The equation is compatible with anything. If you use anything other than Shannon entropy, it is a deviation of the Shannon information around some other summary statistic. This is just as valid as an information statistic as any other.

If one insists that a fluctuation measure - on a general basis - must compare X-type information to X-type weighted averages, then sure, the generalization does not make sense. But neither the measure description, nor the implementation, makes any such demand. The docs are also explicit that the default inputs give you the original Shannon-type measure.

I'll think about it a bit and see if there are any obvious ways of generalizing, though, because it is a good point that one should match the "unit of information" to the selected measure in order for the measure to precisely respect the original intention.

kahaaga commented 3 weeks ago

Just quickly did some calculations. We can easily define e.g. Tsallis-type "self information" or "information content", analogous to the Shannon-type information content. The same goes for many of the other entropy types.

Perhaps a good middle ground here is just to explicitly find the "self information" expressions for each of the entropies, then use dispatch to produce a "correct"/measure specific deviation, depending on if one picks Tsallis/Renyi/Shannon or something else?

Datseris commented 3 weeks ago

Perhaps a good middle ground here is just to explicitly find the "self information" expressions for each of the entropies, then use dispatch to produce a "correct"/measure specific deviation, depending on if one picks Tsallis/Renyi/Shannon or something else?

Yes, but this sounds like a research paper to me. If someone published this shannon fluctuation information, someone can publish the generalization.

kahaaga commented 3 weeks ago

Yes, but this sounds like a research paper to me. If someone published this shannon fluctuation information, someone can publish the generalization.

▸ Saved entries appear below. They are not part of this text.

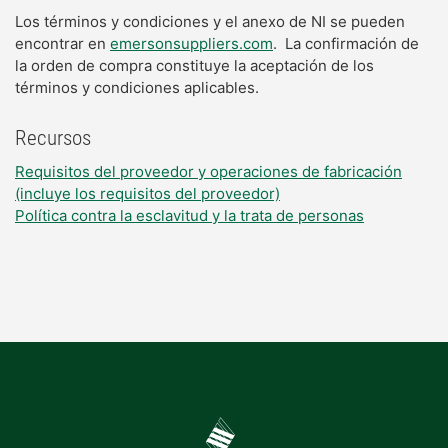
Los términos y condiciones y el anexo de NI se pueden
encontrar en
emersonsuppliers.com
. La confirmación de
la orden de compra constituye la aceptación de los
términos y condiciones aplicables.
Recursos
Requisitos del proveedor y operaciones de fabricación
(incluye los requisitos del proveedor)
Política contra la esclavitud y la trata de personas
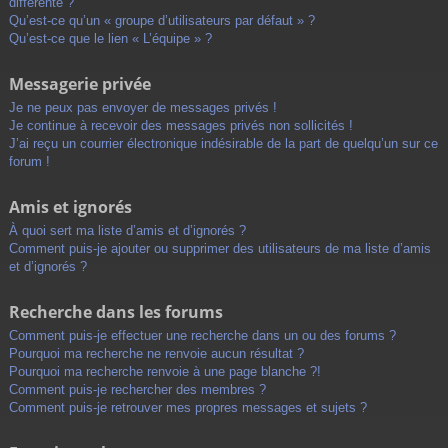
différente ?
Qu’est-ce qu’un « groupe d’utilisateurs par défaut » ?
Qu’est-ce que le lien « L’équipe » ?
Messagerie privée
Je ne peux pas envoyer de messages privés !
Je continue à recevoir des messages privés non sollicités !
J’ai reçu un courrier électronique indésirable de la part de quelqu’un sur ce
forum !
Amis et ignorés
À quoi sert ma liste d’amis et d’ignorés ?
Comment puis-je ajouter ou supprimer des utilisateurs de ma liste d’amis
et d’ignorés ?
Recherche dans les forums
Comment puis-je effectuer une recherche dans un ou des forums ?
Pourquoi ma recherche ne renvoie aucun résultat ?
Pourquoi ma recherche renvoie à une page blanche ?!
Comment puis-je rechercher des membres ?
Comment puis-je retrouver mes propres messages et sujets ?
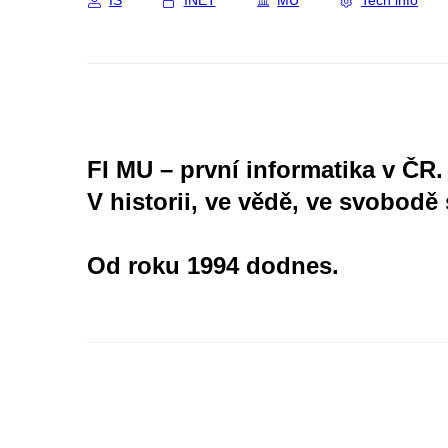
IS
INET
MU
Tech info
FI MU – první informatika v ČR.
V historii, ve vědě, ve svobodě 
Od roku 1994 dodnes.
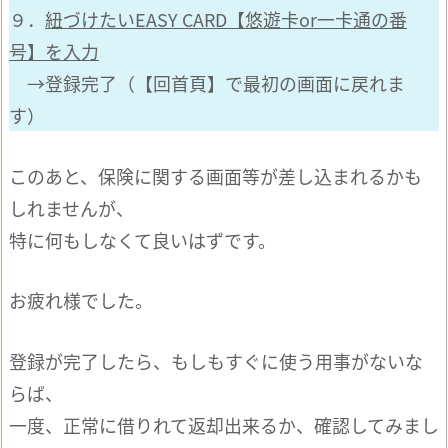
９．
紐づけたいEASY CARD【悠遊卡or一卡通の番
号】を入力
→登録完了（【回首頁】で最初の画面に戻れま
す）
このあと、保険に関する画面等が差し込まれるかも
しれませんが、
特に何もしなくて良いはずです。
お疲れ様でした。
登録が完了したら、もしもすぐに使う用事がないな
らば、
一度、正常に借りれて返却出来るか、確認してみまし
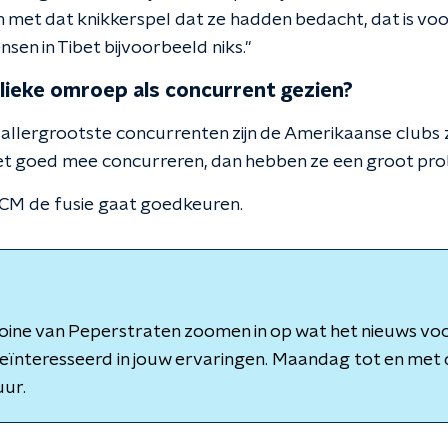
 En met dat knikkerspel dat ze hadden bedacht, dat is vo
sen in Tibet bijvoorbeeld niks."
lieke omroep als concurrent gezien?
e allergrootste concurrenten zijn de Amerikaanse clubs
niet goed mee concurreren, dan hebben ze een groot prob
ACM de fusie gaat goedkeuren.
oine van Peperstraten zoomen in op wat het nieuws voo
 geïnteresseerd in jouw ervaringen. Maandag tot en me
uur.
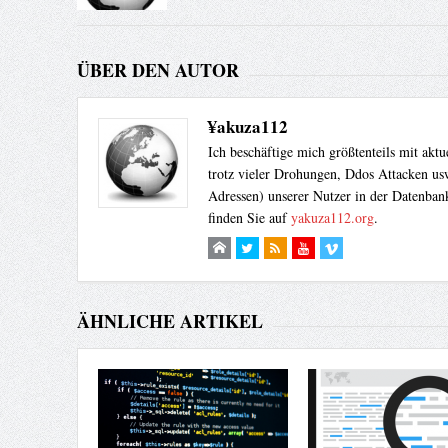
ÜBER DEN AUTOR
¥akuza112
Ich beschäftige mich größtenteils mit akt
trotz vieler Drohungen, Ddos Attacken usw
Adressen) unserer Nutzer in der Datenbank
finden Sie auf
yakuza112.org
.
ÄHNLICHE ARTIKEL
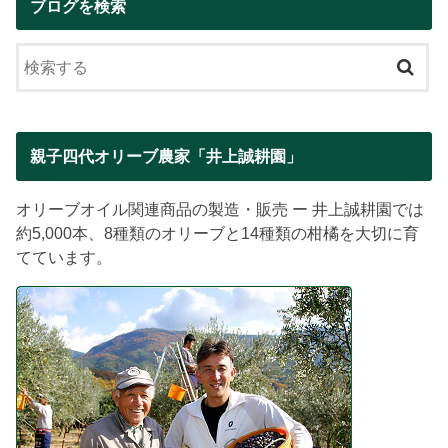
ブログを検索
親子四代オリーブ農家「井上誠耕園」
オリーブオイル関連商品の製造・販売 ー 井上誠耕園では
約5,000本、8種類のオリーブと14種類の柑橘を大切に育
てています。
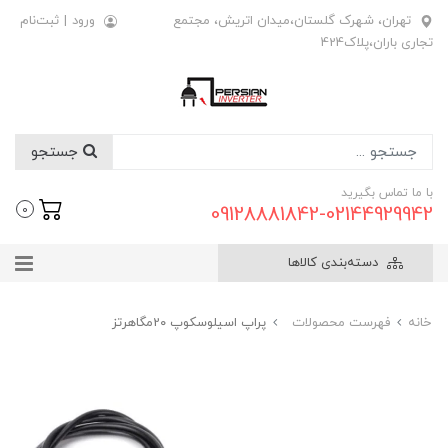
تهران، شهرک گلستان،میدان اتریش، مجتمع
ورود
|
ثبت‌نام
تجاری باران،پلاک424
جستجو
با ما تماس بگیرید
09128881842-02144929942
0
دسته‌بندی کالاها
خانه
فهرست محصولات
پراپ اسیلوسکوپ 2۰مگاهرتز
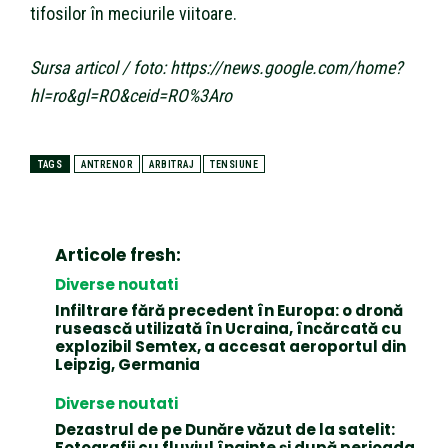
tifosilor în meciurile viitoare.
Sursa articol / foto: https://news.google.com/home?
hl=ro&gl=RO&ceid=RO%3Aro
TAGS
ANTRENOR
ARBITRAJ
TENSIUNE
Articole fresh:
Diverse noutati
Infiltrare fără precedent în Europa: o dronă
rusească utilizată în Ucraina, încărcată cu
explozibil Semtex, a accesat aeroportul din
Leipzig, Germania
Diverse noutati
Dezastrul de pe Dunăre văzut de la satelit:
Fotografii cu fluviul înainte și după perioada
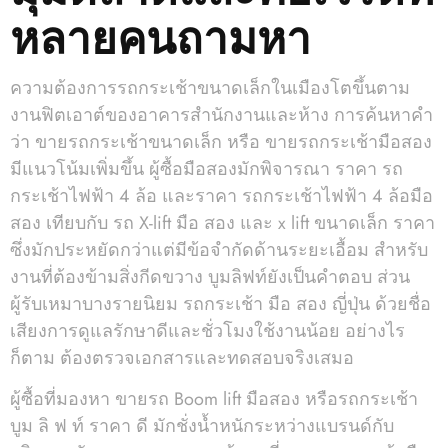
หลายคนถามหา
ความต้องการรถกระเช้าขนาดเล็กในเมืองโตขึ้นตาม
งานฟิตเอาต์ของอาคารสำนักงานและห้าง การค้นหาคำ
ว่า ขายรถกระเช้าขนาดเล็ก หรือ ขายรถกระเช้ามือสอง
มีแนวโน้มเพิ่มขึ้น ผู้ซื้อมือสองมักพิจารณา ราคา รถ
กระเช้าไฟฟ้า 4 ล้อ และราคา รถกระเช้าไฟฟ้า 4 ล้อมือ
สอง เทียบกับ รถ X-lift มือ สอง และ x lift ขนาดเล็ก ราคา
ซึ่งมักประหยัดกว่าแต่มีข้อจำกัดด้านระยะเอื้อม สำหรับ
งานที่ต้องข้ามสิ่งกีดขวาง บูมลิฟท์ยังเป็นคำตอบ ส่วน
ผู้รับเหมาบางรายนิยม รถกระเช้า มือ สอง ญี่ปุ่น ด้วยชื่อ
เสียงการดูแลรักษาดีและชั่วโมงใช้งานน้อย อย่างไร
ก็ตาม ต้องตรวจเอกสารและทดสอบจริงเสมอ
ผู้ซื้อที่มองหา ขายรถ Boom lift มือสอง หรือรถกระเช้า
บูม ลิ ฟ ท์ ราคา ดี มักชั่งน้ำหนักระหว่างแบรนด์กับ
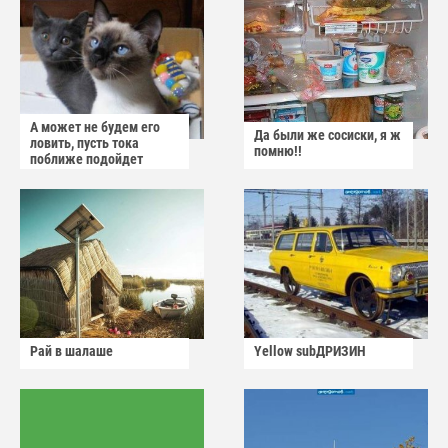
А может не будем его
Да были же сосиски, я ж
ловить, пусть тока
помню!!
поближе подойдет
Рай в шалаше
Yellow subДРИЗИН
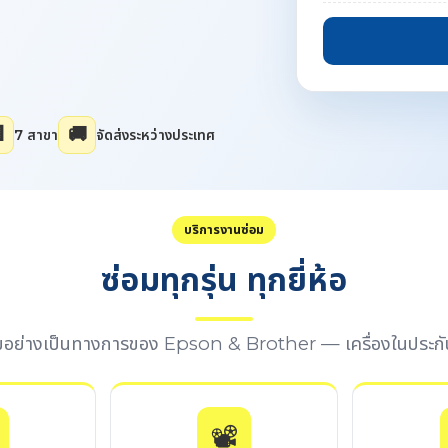

🚚
7 สาขา
จัดส่งระหว่างประเทศ
บริการงานซ่อม
ซ่อมทุกรุ่น ทุกยี่ห้อ
อมอย่างเป็นทางการของ Epson & Brother — เครื่องในประกั
📽️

But do we restrict measures implemented here to measures that have already been published? We've got a plethora of methods that do not appear in any journal as part of the package already.

Datseris commented 3 weeks ago

yeah, we don't, and it probably isn't too complex to extract the unit of information for each measure. I'm just saying that if you do, you might as well publish a short paper for it. Maybe we can get a BSc student to write a small paper about this, it appears like a low risk high reward project for a BSc student.

kahaaga commented 3 weeks ago

yeah, we don't, and it probably isn't too complex to extract the unit of information for each measure. I'm just saying that if you do, you might as well publish a short paper for it. Maybe we can get a BSc student to write a small paper about this, it appears like a low risk high reward project for a BSc student.

I totally agree; in fact, I already started a paper draft on Overleaf to keep my notes in one place 😁 Do you have any bachelor students in mind that may be interested? This is something that shouldn't take too much time: a few simple derivations, a few example applications, and corresponding dispatch in the code here for each generalized variant of the fluctuation complexity.

Datseris commented 3 weeks ago

I don't have any students yet. I hope to find soon. I will continue bugging the Exeter people to see how I can find more students. In the meantime, I'll promote more such projects in my website.

kahaaga commented 3 weeks ago

Ok, then I'll probably just write up the paper myself as soon as possible. If you want to have a read, give me a nod here, and I'll send you a link to the paper.